A blog post by Anton Piatigorsky caught my eye. It repeats, in part, the fairly widespread belief that when Justice William J. Brennan, a leading, long-serving liberal justice, retired from the Supreme Court in 1990, President George H.W. Bush looked to replace Brennan with a stealth arch-conservative. Former Governor John Sununu, from New Hampshire and then Bush’s White House chief of staff, has said as much. And, the belief continues, the eventual Bush nominee, then-Judge David Souter, also of New Hampshire, turned out to be a huge disappointment if not a traitor to how he presented himself to the president and why he (Souter) was nominated.
I don’t think that holds up. For example, I don’t think that President Bush ever said that that’s what he sought in Souter. I also don’t think that there is evidence that that is the vetting and assessment of Souter that occurred at the president’s level.
What Bush was seeking was, by all accounts, a problem-free, no paper trail, quality, Republican-type nominee—who, yes, as a replacement for Justice Brennan, almost by definition had the potential to shift the Supreme Court rightward.
Tinsley Yarborough describes in his biography of Justice Souter (click here) how Sen. Warren Rudman of New Hampshire, Souter’s old boss and close friend and also a friend to Sununu and President Bush, was Souter’s principal recommender and really the cause of his nomination. Sen. Rudman was a Republican but not of the slash/burn type; in fact, in many instances he was quite moderate and non-partisan.

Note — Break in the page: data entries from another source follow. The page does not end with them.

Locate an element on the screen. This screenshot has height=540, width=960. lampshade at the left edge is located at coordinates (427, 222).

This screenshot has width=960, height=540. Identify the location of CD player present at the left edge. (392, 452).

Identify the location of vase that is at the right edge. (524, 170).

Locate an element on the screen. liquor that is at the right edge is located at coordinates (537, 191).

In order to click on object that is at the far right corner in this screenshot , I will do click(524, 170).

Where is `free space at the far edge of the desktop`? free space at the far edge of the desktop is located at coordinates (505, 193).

As Yarborough recounts, Rudman suggested the Souter nomination to Sununu and Bush and it all rolled quickly from there, including that no one ever vetted Souter for or had a basis to determine that he would be the determined anti-Brennan. Based on the historical record (such as we can see it), while many on the farther right were disappointed in the jurist that Justice Souter turned out to be, I’m skeptical that President Bush is or that the late Senator Rudman was in that group. And I’m very skeptical that they would have a basis, given how Souter was vetted and picked, to feel that way.
In picking Justice Souter, President Bush went for huge smarts, relevant experience and no paper trail. He wanted a problem-free nominee and he got him. Bush never asked litmus test questions—which Souter would have refused to answer anyway.